Right now, 28 states have expanded Medicaid coverage, while five are considering expansion and 17 are not, according to The Advisory Board Company. States that expanded Medicaid decreased the number of uninsured residents from nearly 15% to about 9% on average, while the number of uninsured in nonexpansion states went from about 18% to nearly 14%, The New York Times reported in October 2014.
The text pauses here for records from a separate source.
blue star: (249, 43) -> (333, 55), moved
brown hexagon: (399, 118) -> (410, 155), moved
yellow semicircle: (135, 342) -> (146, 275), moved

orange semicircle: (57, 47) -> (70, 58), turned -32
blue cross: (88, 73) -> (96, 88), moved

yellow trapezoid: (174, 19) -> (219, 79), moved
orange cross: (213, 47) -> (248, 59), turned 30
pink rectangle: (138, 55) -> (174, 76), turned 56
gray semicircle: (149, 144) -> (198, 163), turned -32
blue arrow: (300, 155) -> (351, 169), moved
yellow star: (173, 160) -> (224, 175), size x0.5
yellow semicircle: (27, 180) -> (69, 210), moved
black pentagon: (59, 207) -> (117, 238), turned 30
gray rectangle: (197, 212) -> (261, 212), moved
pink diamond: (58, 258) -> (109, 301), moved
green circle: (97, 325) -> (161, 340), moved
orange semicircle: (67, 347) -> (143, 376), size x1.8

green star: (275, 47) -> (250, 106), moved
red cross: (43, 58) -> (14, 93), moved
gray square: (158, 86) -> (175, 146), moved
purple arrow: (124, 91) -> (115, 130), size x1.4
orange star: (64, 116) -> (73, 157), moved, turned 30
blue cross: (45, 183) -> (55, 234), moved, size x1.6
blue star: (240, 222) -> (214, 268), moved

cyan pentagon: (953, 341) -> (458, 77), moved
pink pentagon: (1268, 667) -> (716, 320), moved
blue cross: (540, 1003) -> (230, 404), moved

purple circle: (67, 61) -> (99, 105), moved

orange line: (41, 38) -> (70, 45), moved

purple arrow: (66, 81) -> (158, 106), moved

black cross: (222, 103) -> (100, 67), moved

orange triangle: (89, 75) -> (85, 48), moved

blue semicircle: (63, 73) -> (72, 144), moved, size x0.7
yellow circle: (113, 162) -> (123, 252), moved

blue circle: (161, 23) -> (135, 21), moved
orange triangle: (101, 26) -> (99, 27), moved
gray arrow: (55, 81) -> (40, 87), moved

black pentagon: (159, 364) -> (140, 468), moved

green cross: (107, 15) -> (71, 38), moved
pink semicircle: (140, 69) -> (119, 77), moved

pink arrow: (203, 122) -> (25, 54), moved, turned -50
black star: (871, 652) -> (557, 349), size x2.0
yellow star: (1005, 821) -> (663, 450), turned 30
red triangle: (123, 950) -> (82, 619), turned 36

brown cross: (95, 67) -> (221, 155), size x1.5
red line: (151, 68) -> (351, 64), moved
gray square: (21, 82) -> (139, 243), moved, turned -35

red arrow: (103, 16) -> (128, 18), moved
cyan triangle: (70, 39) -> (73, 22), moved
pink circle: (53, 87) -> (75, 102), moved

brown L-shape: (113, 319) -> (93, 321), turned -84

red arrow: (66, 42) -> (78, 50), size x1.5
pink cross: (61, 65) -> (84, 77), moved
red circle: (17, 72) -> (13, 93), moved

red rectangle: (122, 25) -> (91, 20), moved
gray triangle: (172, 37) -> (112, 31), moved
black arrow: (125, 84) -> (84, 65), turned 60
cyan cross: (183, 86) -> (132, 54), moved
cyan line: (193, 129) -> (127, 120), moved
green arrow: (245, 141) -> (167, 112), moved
Although Illinois did expand Medicaid coverage, Dr. Brown says her clinic has not seen any fewer visits despite the fact that roughly one-fifth of its clients have obtained health insurance via the ACA. Her now-insured former patients have left an opening for more uninsured people to get care.

“There always seems to be somebody there to take the place of the insured patients, at least at this point,” she says.

ACA pitfalls

While she is ultimately in favor of the ACA, Dr. Brown notes that the working poor often fall through a coverage crack when seeking insurance through the exchange. One of her patients, a man with a full-time job whose income is about $20,000 per year, earns about $4,000 too much to qualify for Medicaid in Illinois. But the only plans he can afford are those with a $6,000 deductible.

“A $6,000 deductible with a $100 premium will nearly bring him back down to the poverty line,” she says. “It doesn’t make sense. For the working poor, especially the people who are above the poverty level but still low-income, we really have to ask ourselves, ‘What truly is affordable care?’ ”

Plans such as these aren’t primary-care friendly, notes J. Wesley Cook, DO.

“These plans are catastrophe-friendly,” says Dr. Cook, who volunteers at CommunityHealth Chicago, a free clinic on the city’s West side. Although high-deductible plans protect patients from financial ruin in the event of an emergency, they don’t necessarily facilitate access to preventive and primary care, he notes.

While acknowledging that the law wasn’t designed to address everyone, Dr. Brown says homeless people and severely mentally ill people have not fared well under the ACA.

“There’s just a tremendous need for comprehensive case management and wraparound services,” she says, adding that case management programs vary by area and aren’t available in many parts of the country.

When undocumented, homeless and other underserved patients receive primary and preventive care, everyone benefits, Dr. Brown says. Patients who receive free care at a clinic won’t have to wait until a health problem is so serious that they need emergency or hospital care, which is exponentially more expensive.

Trace agrees.

“When people get the care they need and it’s quality health care, it really does decrease total health care spending,” she says.